### TEXT FOR ANALYSIS

When were those posts and how long has she been a TR PR machine?

As long as she doesn't make OTs the most she'll have to worry about is mocking. Being a huge fan of the series isn't bannable.
 
it's irrelevant if wainwright is a shill or not at this point.

She pretty much started in a really minor pothole, but she kept digging for no reason.


And now this.
 

FStop7

Banned
So a fanboy writing about their favorite series. I'm sure that's going to lead to objective accurate articles

There is nothing automatically wrong with this. Since people are mentioning Giant Bomb I'll point to Jeff's assessment of MK9 and Brad's assessment of Starcraft 2. Both things they're fans of but they are capable of both acknowledging it as well as detaching themselves from it in order to write useful reviews.

The problem is when someone is working as a PR 'consultant' for a publisher and then out and out lies about it by saying she never reviewed games from said publisher even though she did. And then she tried to cover things up by removing S-E from her profile on that journalism site.

######
### DATA SHOWN

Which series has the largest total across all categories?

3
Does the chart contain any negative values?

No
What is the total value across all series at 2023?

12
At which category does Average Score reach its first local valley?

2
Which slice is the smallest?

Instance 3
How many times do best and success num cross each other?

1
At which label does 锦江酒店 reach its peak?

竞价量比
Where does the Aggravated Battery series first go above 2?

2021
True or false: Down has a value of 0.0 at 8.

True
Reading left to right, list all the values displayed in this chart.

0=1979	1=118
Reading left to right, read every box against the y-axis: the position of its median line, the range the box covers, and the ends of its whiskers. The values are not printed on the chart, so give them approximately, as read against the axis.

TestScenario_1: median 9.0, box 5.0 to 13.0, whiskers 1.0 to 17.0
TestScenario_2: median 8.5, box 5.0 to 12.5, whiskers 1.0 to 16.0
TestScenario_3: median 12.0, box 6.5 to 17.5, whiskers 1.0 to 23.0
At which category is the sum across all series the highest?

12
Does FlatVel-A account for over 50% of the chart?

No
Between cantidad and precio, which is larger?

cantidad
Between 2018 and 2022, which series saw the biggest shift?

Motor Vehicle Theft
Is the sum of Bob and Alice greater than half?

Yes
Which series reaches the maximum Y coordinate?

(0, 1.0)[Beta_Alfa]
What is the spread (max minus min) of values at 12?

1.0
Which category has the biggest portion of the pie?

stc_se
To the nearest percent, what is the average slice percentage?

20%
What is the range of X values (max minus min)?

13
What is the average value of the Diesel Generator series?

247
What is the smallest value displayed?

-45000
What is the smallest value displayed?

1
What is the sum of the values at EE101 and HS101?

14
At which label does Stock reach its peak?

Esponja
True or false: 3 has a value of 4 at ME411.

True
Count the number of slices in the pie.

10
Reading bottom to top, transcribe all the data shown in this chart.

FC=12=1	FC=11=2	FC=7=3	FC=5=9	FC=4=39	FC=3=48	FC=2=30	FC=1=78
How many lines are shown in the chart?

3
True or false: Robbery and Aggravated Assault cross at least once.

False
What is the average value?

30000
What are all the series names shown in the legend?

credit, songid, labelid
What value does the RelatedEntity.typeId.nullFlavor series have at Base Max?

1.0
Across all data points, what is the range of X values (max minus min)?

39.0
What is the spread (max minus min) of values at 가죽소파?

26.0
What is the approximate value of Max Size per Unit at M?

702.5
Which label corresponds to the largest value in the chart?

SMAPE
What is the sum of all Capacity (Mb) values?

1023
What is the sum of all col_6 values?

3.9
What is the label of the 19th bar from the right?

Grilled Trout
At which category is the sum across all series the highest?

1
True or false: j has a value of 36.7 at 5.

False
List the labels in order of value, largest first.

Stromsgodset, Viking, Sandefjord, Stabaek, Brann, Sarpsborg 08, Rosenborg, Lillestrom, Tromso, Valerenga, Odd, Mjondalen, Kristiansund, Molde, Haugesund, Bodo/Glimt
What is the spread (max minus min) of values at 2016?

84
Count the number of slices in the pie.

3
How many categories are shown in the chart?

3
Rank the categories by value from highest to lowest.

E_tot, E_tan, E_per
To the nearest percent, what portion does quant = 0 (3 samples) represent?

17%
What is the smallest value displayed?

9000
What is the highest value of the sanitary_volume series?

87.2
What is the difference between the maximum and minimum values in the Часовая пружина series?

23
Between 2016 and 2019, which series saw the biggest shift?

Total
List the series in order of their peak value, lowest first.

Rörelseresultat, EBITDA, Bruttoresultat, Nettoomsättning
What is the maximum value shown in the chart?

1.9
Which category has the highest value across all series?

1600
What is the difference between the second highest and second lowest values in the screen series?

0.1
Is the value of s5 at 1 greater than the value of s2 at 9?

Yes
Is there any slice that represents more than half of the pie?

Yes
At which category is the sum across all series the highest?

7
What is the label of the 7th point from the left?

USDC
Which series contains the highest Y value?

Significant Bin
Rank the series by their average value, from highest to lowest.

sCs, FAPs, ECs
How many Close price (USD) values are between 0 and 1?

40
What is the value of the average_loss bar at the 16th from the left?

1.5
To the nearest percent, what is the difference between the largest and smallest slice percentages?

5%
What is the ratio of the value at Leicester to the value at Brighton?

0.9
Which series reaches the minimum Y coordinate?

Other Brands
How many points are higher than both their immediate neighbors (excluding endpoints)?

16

######

## ACTIVITY LIST
A. Answer these questions about the forum thread:
(i) Which two Giant Bomb assessments does the thread point to?
(ii) According to the thread, what did she remove from her profile on the journalism site?
(iii) What does the thread say isn't bannable?
B. Reproduce the passage of the forum thread starting with "There is nothing" and going on through "that journalism site.".
These data come from a separate source.

## SOLUTION SET
A.
(i) Jeff's assessment of MK9 and Brad's assessment of Starcraft 2.
(ii) S-E.
(iii) Being a huge fan of the series.

B.
There is nothing automatically wrong with this. Since people are mentioning Giant Bomb I'll point to Jeff's assessment of MK9 and Brad's assessment of Starcraft 2. Both things they're fans of but they are capable of both acknowledging it as well as detaching themselves from it in order to write useful reviews.

The problem is when someone is working as a PR 'consultant' for a publisher and then out and out lies about it by saying she never reviewed games from said publisher even though she did. And then she tried to cover things up by removing S-E from her profile on that journalism site.